Would it be possible to extend the current VLM support to Qwen3-VL?
(cc. @terrykong, @snowmanwwg )
@yfw please opine
updating the status here from @yfw : This seems like a large model so we will most likely need to use mcore path for this. We recently just merged this PR for VLM + mcore support for Qwen2.5-VL: https://github.com/NVIDIA-NeMo/RL/pull/1115 Supporting this new model in NeMo-RL will require adding Qwen3 VL in Megatron-Bridge. @yaoyu-33 is already working on this: https://github.com/NVIDIA-NeMo/Megatron-Bridge/issues/775. this is actually the main change. Once we have support for this model in Megatron-Bridge, we will just have to test it in NeMo-RL. assigning this task to @eagle705
Current issues about Qwen3-VL-30B-A3B (run_vlm_grpo.py)

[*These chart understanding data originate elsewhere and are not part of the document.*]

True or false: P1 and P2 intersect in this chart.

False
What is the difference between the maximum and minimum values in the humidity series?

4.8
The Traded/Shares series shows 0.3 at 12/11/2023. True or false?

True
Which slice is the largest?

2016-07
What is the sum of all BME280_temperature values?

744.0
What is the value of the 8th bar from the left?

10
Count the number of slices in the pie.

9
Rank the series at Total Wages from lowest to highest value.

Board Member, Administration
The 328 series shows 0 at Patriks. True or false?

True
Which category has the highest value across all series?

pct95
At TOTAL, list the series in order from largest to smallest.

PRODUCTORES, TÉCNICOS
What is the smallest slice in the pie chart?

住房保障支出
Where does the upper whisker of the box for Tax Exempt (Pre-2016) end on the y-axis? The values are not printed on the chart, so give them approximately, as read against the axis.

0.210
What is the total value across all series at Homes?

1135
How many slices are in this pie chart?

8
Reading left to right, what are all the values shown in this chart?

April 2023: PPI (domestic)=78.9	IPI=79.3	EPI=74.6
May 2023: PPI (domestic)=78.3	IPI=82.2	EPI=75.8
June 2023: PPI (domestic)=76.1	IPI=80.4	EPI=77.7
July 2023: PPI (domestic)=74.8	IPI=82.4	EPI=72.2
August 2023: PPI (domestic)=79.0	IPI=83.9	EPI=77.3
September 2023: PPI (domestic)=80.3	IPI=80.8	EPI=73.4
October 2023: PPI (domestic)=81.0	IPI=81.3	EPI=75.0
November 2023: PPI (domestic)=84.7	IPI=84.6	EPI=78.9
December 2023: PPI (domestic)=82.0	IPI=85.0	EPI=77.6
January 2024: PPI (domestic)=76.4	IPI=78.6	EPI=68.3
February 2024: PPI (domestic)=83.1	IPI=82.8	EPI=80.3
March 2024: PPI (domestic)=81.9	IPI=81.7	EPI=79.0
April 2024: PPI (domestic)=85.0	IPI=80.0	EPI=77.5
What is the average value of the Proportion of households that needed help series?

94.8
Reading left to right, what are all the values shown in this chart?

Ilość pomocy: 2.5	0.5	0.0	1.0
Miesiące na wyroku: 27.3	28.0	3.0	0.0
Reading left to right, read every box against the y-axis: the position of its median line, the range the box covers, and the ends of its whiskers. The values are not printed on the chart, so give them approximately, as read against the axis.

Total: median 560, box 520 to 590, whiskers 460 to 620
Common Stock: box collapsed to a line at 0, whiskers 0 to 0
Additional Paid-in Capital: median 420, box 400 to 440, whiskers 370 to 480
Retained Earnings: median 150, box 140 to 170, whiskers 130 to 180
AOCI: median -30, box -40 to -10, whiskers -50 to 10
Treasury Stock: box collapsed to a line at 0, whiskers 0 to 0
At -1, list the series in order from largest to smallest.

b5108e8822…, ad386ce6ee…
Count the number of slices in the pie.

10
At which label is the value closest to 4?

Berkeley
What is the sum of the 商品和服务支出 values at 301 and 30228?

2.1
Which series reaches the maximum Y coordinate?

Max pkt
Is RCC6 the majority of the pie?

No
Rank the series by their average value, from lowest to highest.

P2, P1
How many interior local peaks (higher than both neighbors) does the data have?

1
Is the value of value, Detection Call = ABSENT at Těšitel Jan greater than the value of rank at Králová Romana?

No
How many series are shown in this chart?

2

- vllm version: https://github.com/vllm-project/vllm/issues/19793
- log
[36m(VllmGenerationWorker pid=3212593, ip=10.52.54.131)[0m File "/opt/ray_venvs/nemo_rl.models.generation.vllm.vllm_worker.VllmGenerationWorker/lib/python3.12/site-packages/transformers/models/auto/configuration_auto.py", line 1273, in from_pretrained
[36m(VllmGenerationWorker pid=3212593, ip=10.52.54.131)[0m raise ValueError(
[36m(VllmGenerationWorker pid=3212593, ip=10.52.54.131)[0m ValueError: The checkpoint you are trying to load has model type `qwen3_vl_moe` but Transformers does not recognize this architecture. This could be because of an issue with the checkpoint, or because your version of Transformers is out of date.
- fast tokenizer
- log
Traceback (most recent call last):
File "/work/code/RL/examples/run_vlm_grpo.py", line 335, in main
processor = get_tokenizer(config["policy"]["tokenizer"], get_processor=True)
^^^^^^^^^^^^^^^^^^^^^^^^^^^^^^^^^^^^^^^^^^^^^^^^^^^^^^^^^^^^^^^^
File "/opt/nemo-rl/nemo_rl/algorithms/utils.py", line 264, in get_tokenizer
tokenizer = processor.tokenizer
^^^^^^^^^^^^^^^^^^^
File "/opt/nemo_rl_venv/lib/python3.12/site-packages/transformers/tokenization_utils_base.py", line 1099, in __getattr__
raise AttributeError(f"{self.__class__.__name__} has no attribute {key}")
AttributeError: Qwen2TokenizerFast has no attribute tokenizer. Did you mean: '_tokenizer'?